Trump has just closed this loophole—thus turning America’s problem into the world’s problem.
As of writing, crude oil prices have risen over 6%, stock markets have fallen about 1%, and the gains from last week’s ceasefire seem likely to be quickly erased. I bought some VIX call options last weekend, so you could say I have some bias.
How the situation develops next depends on a series of more fundamental issues:
· Will the ceasefire hold for another week, or will it break down in a “reverse deduction”?
· Trump has announced plans to intercept ships paying “tolls” to Iran—does this include Chinese ships? What will happen when they try to load crude at Kharg Island?
· He also reiterated the threat to impose a 50% tariff on any country supplying weapons to Iran—does this mean a trade war is back on the table?
Then comes Iran’s countermeasure: it may activate the Houthi forces, which still have the capability to make the Bab el-Mandeb Strait difficult to pass. Notably, most oil tankers transporting oil via the east-west pipeline from Saudi Arabia cannot pass through the Suez Canal—these are ultra-large crude carriers (VLCCs). If the Houthis escalate their actions, the impact will not only be on Red Sea shipping but will force these key oil-carrying giant tankers to reroute along longer paths.
The main thread is: this conflict continues to expand in scale and spillover.
By escalating actions to fully intercept all ships paying “tolls” to Iran and reiterating tariff threats, Trump has explicitly drawn China into this game. China has been stockpiling crude oil for years precisely to prepare for such scenarios. But against the backdrop of a real estate drag on the economy, how long can China’s market remain “calm”? And how likely is it to escalate confrontation to ensure energy supplies?
From Venezuela to Iran, this sequence of actions increasingly resembles a deliberately designed strategy.
The “Rimland” is returning.
Next, are the chain reactions at the market level:
· How bad will Monday’s opening be? The initial decline mainly comes from short-term funds and retail investors buying put options. When will long-term funds start to see volatility as uncontrollable, forcing them to sell or hit risk limits?
· Last week, hedge funds quickly rebalanced their “long AI hardware, short software” positions. But with oil prices rising, bonds falling, liquidity tightening, and the Gulf helium supply chain risk (a key raw material for chip manufacturing) added, is this enough to reprice expectations for the AI acceleration cycle?
· Before the conflict, the U.S. economy grew almost zero in Q1. As energy prices soar, household disposable income is swallowed by gasoline, heating, and aviation fuels—will families cut spending or leverage further?

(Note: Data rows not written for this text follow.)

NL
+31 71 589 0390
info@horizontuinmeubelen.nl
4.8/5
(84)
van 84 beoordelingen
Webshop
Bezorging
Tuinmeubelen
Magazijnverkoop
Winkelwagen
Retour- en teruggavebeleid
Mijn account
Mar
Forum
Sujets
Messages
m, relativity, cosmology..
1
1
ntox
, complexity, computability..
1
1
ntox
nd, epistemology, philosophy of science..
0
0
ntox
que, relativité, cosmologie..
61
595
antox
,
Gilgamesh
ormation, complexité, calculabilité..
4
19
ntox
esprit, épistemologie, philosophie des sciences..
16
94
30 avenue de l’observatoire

· The Federal Reserve minutes show that policymakers are discussing tightening policies to cope with energy-driven inflation. A new round of debate on “how to respond to negative supply shocks” is underway. Given such a scale of energy shock, can the Fed still “choose to ignore”?
Ultimately, these questions point to a larger “chain reaction.”
The “Rimland” strategy addresses energy and the dollar but does not solve the entire system supported by energy. The market is currently only pricing the “first node” and has not yet transmitted to the “second node.” Oil prices can quickly revalue due to news, but agricultural cycles will not. Urea prices remain at $700, and the USDA expects wheat planting area to hit a new low since 1919—this will not reverse just because two diplomats shake hands. Farmers who couldn’t afford fertilizer in March cannot “replant” in April.